28 Dec 2023 | Andreas Blattmann, Robin Rombach, Huan Ling, Tim Dockhorn, Seung Wook Kim, Sanja Fidler, Karsten Kreis
The paper introduces Video Latent Diffusion Models (Video LDMs) for high-resolution video synthesis, addressing the challenge of generating long-term, temporally coherent videos efficiently. The authors leverage pre-trained image diffusion models (LDMs) and modify them to generate videos by introducing temporal layers that align frames in a consistent manner. They also fine-tune these models on video data to improve temporal consistency and spatial resolution. Key contributions include:
1. **Efficient Video Generation**: By pre-training on images and fine-tuning on videos, the method reduces computational demands while maintaining high-quality video synthesis.
2. **High-Resolution Video Synthesis**: The Video LDMs achieve state-of-the-art performance on 512 × 1024 resolution real driving scene videos, generating videos up to 5 minutes long.
3. **Text-to-Video Generation**: The method transforms the publicly available Stable Diffusion text-to-image LDM into a powerful text-to-video generator with resolutions up to 1280 × 2048.
4. **Personalized Text-to-Video**: The learned temporal layers can be combined with different image model checkpoints, enabling personalized text-to-video generation for the first time.

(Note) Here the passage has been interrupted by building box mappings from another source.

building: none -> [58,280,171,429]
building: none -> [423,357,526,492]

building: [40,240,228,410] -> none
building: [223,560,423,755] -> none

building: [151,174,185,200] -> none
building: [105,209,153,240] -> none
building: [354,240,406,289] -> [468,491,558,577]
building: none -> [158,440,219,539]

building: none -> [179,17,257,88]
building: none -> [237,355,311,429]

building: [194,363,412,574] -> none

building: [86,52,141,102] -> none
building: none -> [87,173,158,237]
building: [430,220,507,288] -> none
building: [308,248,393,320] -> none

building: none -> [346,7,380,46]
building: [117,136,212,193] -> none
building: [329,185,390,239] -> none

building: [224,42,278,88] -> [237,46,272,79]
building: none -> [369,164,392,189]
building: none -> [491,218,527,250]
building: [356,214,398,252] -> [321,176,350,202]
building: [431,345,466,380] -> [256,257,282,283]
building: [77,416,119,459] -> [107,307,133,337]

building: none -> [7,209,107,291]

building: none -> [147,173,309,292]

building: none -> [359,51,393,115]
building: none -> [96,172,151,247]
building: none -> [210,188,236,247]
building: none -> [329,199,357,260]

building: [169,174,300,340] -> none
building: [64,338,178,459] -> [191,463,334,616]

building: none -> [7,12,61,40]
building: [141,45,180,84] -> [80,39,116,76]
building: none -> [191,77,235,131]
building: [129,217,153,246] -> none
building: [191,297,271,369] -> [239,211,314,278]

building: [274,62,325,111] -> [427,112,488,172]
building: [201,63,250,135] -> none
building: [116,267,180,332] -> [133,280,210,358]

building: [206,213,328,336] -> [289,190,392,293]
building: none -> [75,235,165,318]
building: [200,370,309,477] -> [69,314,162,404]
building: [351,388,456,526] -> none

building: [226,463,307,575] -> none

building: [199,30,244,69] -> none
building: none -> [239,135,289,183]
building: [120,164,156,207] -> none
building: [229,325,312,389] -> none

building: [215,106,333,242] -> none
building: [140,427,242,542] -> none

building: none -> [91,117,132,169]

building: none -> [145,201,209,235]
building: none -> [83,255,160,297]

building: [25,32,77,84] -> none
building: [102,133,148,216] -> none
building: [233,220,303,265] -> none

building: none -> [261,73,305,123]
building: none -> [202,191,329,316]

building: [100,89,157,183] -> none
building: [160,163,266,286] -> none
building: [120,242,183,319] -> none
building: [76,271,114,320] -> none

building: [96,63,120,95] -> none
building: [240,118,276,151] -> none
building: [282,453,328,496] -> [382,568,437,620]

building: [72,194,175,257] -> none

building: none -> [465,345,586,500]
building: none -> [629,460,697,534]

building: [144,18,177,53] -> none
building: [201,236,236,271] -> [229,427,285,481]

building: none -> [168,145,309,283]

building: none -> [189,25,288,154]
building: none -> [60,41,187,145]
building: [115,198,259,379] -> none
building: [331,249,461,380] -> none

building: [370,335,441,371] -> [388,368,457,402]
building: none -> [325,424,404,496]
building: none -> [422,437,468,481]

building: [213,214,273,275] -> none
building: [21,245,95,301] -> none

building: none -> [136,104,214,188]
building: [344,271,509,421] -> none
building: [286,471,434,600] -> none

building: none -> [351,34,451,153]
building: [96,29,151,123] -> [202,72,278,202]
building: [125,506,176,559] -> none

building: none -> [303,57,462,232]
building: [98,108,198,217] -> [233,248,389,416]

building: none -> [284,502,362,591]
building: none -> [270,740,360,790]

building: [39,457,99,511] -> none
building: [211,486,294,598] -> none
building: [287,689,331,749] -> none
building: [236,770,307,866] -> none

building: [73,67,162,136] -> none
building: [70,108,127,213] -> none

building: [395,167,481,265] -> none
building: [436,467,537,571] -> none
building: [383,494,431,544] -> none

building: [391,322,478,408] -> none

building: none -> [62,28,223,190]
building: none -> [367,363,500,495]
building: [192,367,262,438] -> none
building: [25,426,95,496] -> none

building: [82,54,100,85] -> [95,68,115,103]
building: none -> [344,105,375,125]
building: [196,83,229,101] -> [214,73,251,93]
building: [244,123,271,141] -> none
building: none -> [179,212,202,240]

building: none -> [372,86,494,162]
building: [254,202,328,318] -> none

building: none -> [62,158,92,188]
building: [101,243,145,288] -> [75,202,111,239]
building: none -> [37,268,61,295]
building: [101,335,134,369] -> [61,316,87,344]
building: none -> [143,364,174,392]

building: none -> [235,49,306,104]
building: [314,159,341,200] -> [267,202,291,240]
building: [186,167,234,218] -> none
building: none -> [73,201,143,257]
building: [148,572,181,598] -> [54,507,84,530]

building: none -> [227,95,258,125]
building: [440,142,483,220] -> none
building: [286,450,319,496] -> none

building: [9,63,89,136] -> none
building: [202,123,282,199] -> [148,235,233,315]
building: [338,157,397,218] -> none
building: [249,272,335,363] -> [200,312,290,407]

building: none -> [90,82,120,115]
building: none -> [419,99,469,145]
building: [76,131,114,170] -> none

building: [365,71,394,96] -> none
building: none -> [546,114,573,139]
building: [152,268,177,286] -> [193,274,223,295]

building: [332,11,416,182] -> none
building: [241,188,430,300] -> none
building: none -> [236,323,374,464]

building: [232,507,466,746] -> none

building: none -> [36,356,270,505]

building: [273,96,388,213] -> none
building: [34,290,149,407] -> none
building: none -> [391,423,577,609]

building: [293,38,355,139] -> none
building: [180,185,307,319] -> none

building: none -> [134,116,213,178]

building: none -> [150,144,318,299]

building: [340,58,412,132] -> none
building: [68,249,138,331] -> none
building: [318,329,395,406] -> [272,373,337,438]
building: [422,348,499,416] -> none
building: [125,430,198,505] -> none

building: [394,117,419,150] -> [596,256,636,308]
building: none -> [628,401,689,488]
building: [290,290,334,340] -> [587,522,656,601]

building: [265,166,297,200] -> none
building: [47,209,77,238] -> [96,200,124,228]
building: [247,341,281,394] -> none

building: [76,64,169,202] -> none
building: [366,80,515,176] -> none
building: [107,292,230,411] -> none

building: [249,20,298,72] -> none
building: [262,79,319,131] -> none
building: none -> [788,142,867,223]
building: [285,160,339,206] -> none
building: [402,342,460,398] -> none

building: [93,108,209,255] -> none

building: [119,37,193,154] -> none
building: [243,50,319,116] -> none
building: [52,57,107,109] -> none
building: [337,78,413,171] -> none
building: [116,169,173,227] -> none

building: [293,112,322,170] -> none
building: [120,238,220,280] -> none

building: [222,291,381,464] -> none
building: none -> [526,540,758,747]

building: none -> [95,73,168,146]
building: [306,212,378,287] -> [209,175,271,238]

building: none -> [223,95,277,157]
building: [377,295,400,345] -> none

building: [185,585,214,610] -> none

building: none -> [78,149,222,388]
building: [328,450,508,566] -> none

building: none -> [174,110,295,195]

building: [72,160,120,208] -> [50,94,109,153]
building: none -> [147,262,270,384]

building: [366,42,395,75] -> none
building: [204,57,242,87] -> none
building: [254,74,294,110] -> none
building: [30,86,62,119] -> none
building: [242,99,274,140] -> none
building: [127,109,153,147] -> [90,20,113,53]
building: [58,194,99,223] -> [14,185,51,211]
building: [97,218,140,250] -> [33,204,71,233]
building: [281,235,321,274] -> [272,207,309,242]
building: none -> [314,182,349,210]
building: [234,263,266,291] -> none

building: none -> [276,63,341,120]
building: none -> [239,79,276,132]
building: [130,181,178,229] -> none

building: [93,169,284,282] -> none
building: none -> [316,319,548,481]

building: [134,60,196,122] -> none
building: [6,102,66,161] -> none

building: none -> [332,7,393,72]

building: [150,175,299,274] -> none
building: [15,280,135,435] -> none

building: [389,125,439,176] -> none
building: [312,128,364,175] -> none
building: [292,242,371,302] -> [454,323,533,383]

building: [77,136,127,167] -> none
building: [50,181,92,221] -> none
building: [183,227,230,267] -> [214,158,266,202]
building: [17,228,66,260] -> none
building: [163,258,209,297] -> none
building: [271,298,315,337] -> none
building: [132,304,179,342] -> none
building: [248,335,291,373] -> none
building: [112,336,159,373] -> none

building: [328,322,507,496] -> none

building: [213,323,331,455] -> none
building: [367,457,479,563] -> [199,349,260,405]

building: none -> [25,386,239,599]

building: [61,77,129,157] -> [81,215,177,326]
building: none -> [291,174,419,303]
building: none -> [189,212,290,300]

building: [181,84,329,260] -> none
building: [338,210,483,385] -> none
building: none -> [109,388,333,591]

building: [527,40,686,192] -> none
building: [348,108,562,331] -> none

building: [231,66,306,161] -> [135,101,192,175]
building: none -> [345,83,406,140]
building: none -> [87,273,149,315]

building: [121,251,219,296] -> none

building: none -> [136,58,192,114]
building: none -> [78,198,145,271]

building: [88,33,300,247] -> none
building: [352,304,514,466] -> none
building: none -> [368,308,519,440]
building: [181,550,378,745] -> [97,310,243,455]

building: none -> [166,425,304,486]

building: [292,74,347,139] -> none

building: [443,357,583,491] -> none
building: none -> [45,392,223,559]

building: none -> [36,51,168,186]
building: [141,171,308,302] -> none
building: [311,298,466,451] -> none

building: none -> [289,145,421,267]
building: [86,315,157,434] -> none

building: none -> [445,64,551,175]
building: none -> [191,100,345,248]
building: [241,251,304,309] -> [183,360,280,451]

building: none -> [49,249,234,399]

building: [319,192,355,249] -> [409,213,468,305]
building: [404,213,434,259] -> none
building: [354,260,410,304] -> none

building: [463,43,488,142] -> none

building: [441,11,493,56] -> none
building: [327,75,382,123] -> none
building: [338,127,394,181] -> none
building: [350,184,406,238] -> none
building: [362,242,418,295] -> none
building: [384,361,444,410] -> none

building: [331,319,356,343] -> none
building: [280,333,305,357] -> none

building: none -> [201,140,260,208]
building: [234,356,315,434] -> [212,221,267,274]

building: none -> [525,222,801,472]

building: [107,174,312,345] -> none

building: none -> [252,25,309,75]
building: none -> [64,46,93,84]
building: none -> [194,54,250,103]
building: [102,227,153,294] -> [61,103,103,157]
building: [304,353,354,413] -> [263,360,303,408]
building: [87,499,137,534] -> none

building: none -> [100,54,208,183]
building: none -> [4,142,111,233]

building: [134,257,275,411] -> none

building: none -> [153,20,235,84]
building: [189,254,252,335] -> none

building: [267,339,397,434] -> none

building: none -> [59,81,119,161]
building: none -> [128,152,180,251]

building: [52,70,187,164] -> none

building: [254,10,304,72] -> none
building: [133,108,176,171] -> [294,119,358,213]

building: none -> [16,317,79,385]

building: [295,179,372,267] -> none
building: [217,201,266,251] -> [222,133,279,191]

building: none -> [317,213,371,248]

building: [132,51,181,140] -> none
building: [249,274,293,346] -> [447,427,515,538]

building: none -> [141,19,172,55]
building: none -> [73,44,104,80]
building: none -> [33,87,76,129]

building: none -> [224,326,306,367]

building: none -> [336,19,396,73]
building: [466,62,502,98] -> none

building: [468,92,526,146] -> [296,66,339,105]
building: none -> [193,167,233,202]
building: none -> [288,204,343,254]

The paper evaluates the models using metrics such as Fréchet Inception Distance (FID), Fréchet Video Distance (FVD), and human evaluation, demonstrating superior performance compared to existing baselines. The authors also discuss the broader impact and limitations of their work, emphasizing the ethical considerations and the need for ethically sourced data in future research.The paper introduces Video Latent Diffusion Models (Video LDMs) for high-resolution video synthesis, addressing the challenge of generating long-term, temporally coherent videos efficiently. The authors leverage pre-trained image diffusion models (LDMs) and modify them to generate videos by introducing temporal layers that align frames in a consistent manner. They also fine-tune these models on video data to improve temporal consistency and spatial resolution. Key contributions include:
1. **Efficient Video Generation**: By pre-training on images and fine-tuning on videos, the method reduces computational demands while maintaining high-quality video synthesis.
2. **High-Resolution Video Synthesis**: The Video LDMs achieve state-of-the-art performance on 512 × 1024 resolution real driving scene videos, generating videos up to 5 minutes long.
3. **Text-to-Video Generation**: The method transforms the publicly available Stable Diffusion text-to-image LDM into a powerful text-to-video generator with resolutions up to 1280 × 2048.
4. **Personalized Text-to-Video**: The learned temporal layers can be combined with different image model checkpoints, enabling personalized text-to-video generation for the first time.
The paper evaluates the models using metrics such as Fréchet Inception Distance (FID), Fréchet Video Distance (FVD), and human evaluation, demonstrating superior performance compared to existing baselines. The authors also discuss the broader impact and limitations of their work, emphasizing the ethical considerations and the need for ethically sourced data in future research.